Print the entire listing. Each line must match the original exactly.

Outline records
※
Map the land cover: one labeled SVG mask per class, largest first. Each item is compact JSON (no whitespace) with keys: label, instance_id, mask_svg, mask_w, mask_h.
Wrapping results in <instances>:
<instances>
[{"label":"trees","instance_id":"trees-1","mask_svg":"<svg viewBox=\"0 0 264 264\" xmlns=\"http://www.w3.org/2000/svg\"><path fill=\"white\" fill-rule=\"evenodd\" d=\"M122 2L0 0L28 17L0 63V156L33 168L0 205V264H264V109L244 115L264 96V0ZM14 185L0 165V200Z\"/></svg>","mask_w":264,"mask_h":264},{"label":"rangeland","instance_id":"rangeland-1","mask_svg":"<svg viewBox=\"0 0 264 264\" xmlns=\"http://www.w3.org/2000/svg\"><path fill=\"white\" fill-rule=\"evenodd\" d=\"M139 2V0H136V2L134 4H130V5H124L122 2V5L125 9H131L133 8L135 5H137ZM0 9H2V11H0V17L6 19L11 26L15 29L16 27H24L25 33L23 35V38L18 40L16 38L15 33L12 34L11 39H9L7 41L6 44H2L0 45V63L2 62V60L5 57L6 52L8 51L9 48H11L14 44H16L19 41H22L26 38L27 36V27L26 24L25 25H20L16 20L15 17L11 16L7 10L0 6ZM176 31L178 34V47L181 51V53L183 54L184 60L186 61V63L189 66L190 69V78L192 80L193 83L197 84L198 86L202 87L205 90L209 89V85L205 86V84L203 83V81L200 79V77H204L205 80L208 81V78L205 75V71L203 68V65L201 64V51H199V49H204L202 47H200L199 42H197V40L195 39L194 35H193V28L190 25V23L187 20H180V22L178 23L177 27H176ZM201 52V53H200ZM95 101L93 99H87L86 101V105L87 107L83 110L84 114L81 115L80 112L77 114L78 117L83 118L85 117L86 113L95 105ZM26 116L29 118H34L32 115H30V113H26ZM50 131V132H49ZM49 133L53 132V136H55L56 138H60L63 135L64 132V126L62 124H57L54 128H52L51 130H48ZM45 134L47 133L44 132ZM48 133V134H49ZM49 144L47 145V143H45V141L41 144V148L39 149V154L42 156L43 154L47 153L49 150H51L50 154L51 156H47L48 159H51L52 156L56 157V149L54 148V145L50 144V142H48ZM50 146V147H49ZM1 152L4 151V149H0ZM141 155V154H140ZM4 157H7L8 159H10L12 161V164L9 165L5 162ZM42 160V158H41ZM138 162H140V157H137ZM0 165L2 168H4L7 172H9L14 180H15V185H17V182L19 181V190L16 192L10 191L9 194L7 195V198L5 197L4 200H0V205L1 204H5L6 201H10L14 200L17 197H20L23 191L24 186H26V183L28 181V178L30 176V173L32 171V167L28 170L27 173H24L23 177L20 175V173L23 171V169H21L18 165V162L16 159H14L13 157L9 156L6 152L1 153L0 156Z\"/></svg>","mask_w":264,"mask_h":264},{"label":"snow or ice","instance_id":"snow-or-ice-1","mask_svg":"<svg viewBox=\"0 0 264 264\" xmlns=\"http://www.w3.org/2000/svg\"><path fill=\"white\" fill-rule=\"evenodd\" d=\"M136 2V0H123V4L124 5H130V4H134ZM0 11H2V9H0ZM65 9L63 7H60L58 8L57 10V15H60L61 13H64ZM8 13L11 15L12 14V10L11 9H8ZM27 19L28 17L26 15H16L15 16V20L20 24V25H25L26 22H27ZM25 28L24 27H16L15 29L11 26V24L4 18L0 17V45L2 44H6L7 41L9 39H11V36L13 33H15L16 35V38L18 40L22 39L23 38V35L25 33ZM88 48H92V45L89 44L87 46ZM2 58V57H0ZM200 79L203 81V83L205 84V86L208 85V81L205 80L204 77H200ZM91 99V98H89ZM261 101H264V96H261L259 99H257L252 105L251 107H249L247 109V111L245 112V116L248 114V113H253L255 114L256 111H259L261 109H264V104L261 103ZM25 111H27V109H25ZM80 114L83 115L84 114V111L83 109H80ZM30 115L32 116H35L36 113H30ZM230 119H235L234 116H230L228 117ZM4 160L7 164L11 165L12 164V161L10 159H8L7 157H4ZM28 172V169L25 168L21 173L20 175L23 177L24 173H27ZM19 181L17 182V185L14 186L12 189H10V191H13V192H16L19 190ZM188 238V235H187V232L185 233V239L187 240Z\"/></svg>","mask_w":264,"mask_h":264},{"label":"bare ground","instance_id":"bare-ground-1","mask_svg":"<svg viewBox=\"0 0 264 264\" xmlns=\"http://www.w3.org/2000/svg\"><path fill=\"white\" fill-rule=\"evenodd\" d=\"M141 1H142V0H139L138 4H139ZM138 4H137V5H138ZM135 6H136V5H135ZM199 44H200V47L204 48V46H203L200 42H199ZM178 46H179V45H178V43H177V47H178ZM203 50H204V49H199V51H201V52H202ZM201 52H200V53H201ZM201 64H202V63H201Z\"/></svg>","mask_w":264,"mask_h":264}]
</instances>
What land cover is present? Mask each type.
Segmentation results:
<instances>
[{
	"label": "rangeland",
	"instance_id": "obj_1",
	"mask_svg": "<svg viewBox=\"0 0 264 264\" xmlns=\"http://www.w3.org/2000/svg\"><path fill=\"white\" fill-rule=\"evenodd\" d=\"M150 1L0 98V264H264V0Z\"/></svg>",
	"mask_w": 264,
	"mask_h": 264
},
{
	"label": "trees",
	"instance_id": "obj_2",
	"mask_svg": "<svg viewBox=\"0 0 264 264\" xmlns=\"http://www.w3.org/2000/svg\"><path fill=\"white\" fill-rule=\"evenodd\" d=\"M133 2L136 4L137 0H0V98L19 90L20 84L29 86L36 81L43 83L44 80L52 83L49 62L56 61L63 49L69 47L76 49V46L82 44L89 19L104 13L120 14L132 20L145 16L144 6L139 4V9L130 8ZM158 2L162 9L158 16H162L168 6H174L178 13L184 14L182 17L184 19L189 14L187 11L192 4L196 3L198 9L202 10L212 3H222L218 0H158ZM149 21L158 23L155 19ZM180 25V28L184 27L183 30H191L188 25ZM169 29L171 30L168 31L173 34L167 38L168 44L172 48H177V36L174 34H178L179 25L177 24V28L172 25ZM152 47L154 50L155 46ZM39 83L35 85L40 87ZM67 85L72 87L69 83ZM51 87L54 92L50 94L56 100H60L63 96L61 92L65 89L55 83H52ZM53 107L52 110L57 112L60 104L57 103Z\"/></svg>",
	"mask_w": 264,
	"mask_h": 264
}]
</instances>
※
Solution to the exercise:
Map the land cover: one labeled SVG mask per class, largest first. Each item is compact JSON (no whitespace) with keys: label, instance_id, mask_svg, mask_w, mask_h.
Wrapping results in <instances>:
<instances>
[{"label":"trees","instance_id":"trees-1","mask_svg":"<svg viewBox=\"0 0 264 264\" xmlns=\"http://www.w3.org/2000/svg\"><path fill=\"white\" fill-rule=\"evenodd\" d=\"M122 2L0 0L28 17L0 63V156L33 168L0 205V264H264V109L244 115L264 96V0ZM14 185L0 165V200Z\"/></svg>","mask_w":264,"mask_h":264},{"label":"rangeland","instance_id":"rangeland-1","mask_svg":"<svg viewBox=\"0 0 264 264\" xmlns=\"http://www.w3.org/2000/svg\"><path fill=\"white\" fill-rule=\"evenodd\" d=\"M139 2V0H136V2L134 4H130V5H124L122 2V5L125 9H131L133 8L135 5H137ZM0 9H2V11H0V17L6 19L11 26L15 29L16 27H24L25 33L23 35V38L18 40L16 38L15 33L12 34L11 39H9L7 41L6 44H2L0 45V63L2 62V60L5 57L6 52L8 51L9 48H11L14 44H16L19 41H22L26 38L27 36V27L26 24L25 25H20L16 20L15 17L11 16L7 10L0 6ZM176 31L178 34V47L181 51V53L183 54L184 60L186 61V63L189 66L190 69V78L192 80L193 83L197 84L198 86L202 87L205 90L209 89V85L205 86V84L203 83V81L200 79V77H204L205 80L208 81V78L205 75V71L203 68V65L201 64V51H199V49H204L202 47H200L199 42H197V40L195 39L194 35H193V28L190 25V23L187 20H180V22L178 23L177 27H176ZM201 52V53H200ZM95 101L93 99H87L86 101V105L87 107L83 110L84 114L81 115L80 112L77 114L78 117L83 118L85 117L86 113L95 105ZM26 116L29 118H34L32 115H30V113H26ZM50 131V132H49ZM49 133L53 132V136H55L56 138H60L63 135L64 132V126L62 124H57L54 128H52L51 130H48ZM45 134L47 133L44 132ZM48 133V134H49ZM49 144L47 145V143H45V141L41 144V148L39 149V154L42 156L43 154L47 153L49 150H51L50 154L51 156H47L48 159H51L52 156L56 157V149L54 148V145L50 144V142H48ZM50 146V147H49ZM1 152L4 151V149H0ZM141 155V154H140ZM4 157H7L8 159H10L12 161V164L9 165L5 162ZM42 160V158H41ZM138 162H140V157H137ZM0 165L2 168H4L7 172H9L14 180H15V185H17V182L19 181V190L16 192L10 191L9 194L7 195V198L5 197L4 200H0V205L1 204H5L6 201H10L14 200L17 197H20L23 191L24 186H26V183L28 181V178L30 176V173L32 171V167L28 170L27 173H24L23 177L20 175V173L23 171V169H21L18 165V162L16 159H14L13 157L9 156L6 152L1 153L0 156Z\"/></svg>","mask_w":264,"mask_h":264},{"label":"snow or ice","instance_id":"snow-or-ice-1","mask_svg":"<svg viewBox=\"0 0 264 264\" xmlns=\"http://www.w3.org/2000/svg\"><path fill=\"white\" fill-rule=\"evenodd\" d=\"M136 2V0H123V4L124 5H130V4H134ZM0 11H2V9H0ZM65 9L63 7H60L58 8L57 10V15H60L61 13H64ZM8 13L11 15L12 14V10L11 9H8ZM27 19L28 17L26 15H16L15 16V20L20 24V25H25L26 22H27ZM25 28L24 27H16L15 29L11 26V24L4 18L0 17V45L2 44H6L7 41L9 39H11V36L13 33H15L16 35V38L18 40L22 39L23 38V35L25 33ZM88 48H92V45L89 44L87 46ZM2 58V57H0ZM200 79L203 81V83L205 84V86L208 85V81L205 80L204 77H200ZM91 99V98H89ZM261 101H264V96H261L259 99H257L252 105L251 107H249L247 109V111L245 112V116L248 114V113H253L255 114L256 111H259L261 109H264V104L261 103ZM25 111H27V109H25ZM80 114L83 115L84 114V111L83 109H80ZM30 115L32 116H35L36 113H30ZM230 119H235L234 116H230L228 117ZM4 160L7 164L11 165L12 164V161L10 159H8L7 157H4ZM28 172V169L25 168L21 173L20 175L23 177L24 173H27ZM19 181L17 182V185L14 186L12 189H10V191H13V192H16L19 190ZM188 238V235H187V232L185 233V239L187 240Z\"/></svg>","mask_w":264,"mask_h":264},{"label":"bare ground","instance_id":"bare-ground-1","mask_svg":"<svg viewBox=\"0 0 264 264\" xmlns=\"http://www.w3.org/2000/svg\"><path fill=\"white\" fill-rule=\"evenodd\" d=\"M141 1H142V0H139L138 4H139ZM138 4H137V5H138ZM135 6H136V5H135ZM199 44H200V47L204 48V46H203L200 42H199ZM178 46H179V45H178V43H177V47H178ZM203 50H204V49H199V51H201V52H202ZM201 52H200V53H201ZM201 64H202V63H201Z\"/></svg>","mask_w":264,"mask_h":264}]
</instances>
What land cover is present? Mask each type.
Segmentation results:
<instances>
[{
	"label": "rangeland",
	"instance_id": "obj_1",
	"mask_svg": "<svg viewBox=\"0 0 264 264\" xmlns=\"http://www.w3.org/2000/svg\"><path fill=\"white\" fill-rule=\"evenodd\" d=\"M150 1L0 98V264H264V0Z\"/></svg>",
	"mask_w": 264,
	"mask_h": 264
},
{
	"label": "trees",
	"instance_id": "obj_2",
	"mask_svg": "<svg viewBox=\"0 0 264 264\" xmlns=\"http://www.w3.org/2000/svg\"><path fill=\"white\" fill-rule=\"evenodd\" d=\"M133 2L136 4L137 0H0V98L19 90L20 84L29 86L36 81L43 83L44 80L52 83L49 62L56 61L63 49L69 47L76 49V46L82 44L89 19L104 13L120 14L132 20L145 16L144 6L139 4V9L130 8ZM158 2L162 9L158 16H162L168 6H174L178 13L184 14L182 17L184 19L189 14L187 11L192 4L196 3L198 9L202 10L212 3H222L218 0H158ZM149 21L158 23L155 19ZM180 25V28L184 27L183 30H191L188 25ZM169 29L171 30L168 31L173 34L167 38L168 44L172 48H177V36L174 34H178L179 25L177 24V28L172 25ZM152 47L154 50L155 46ZM39 83L35 85L40 87ZM67 85L72 87L69 83ZM51 87L54 92L50 94L56 100H60L63 96L61 92L65 89L55 83H52ZM53 107L52 110L57 112L60 104L57 103Z\"/></svg>",
	"mask_w": 264,
	"mask_h": 264
}]
</instances>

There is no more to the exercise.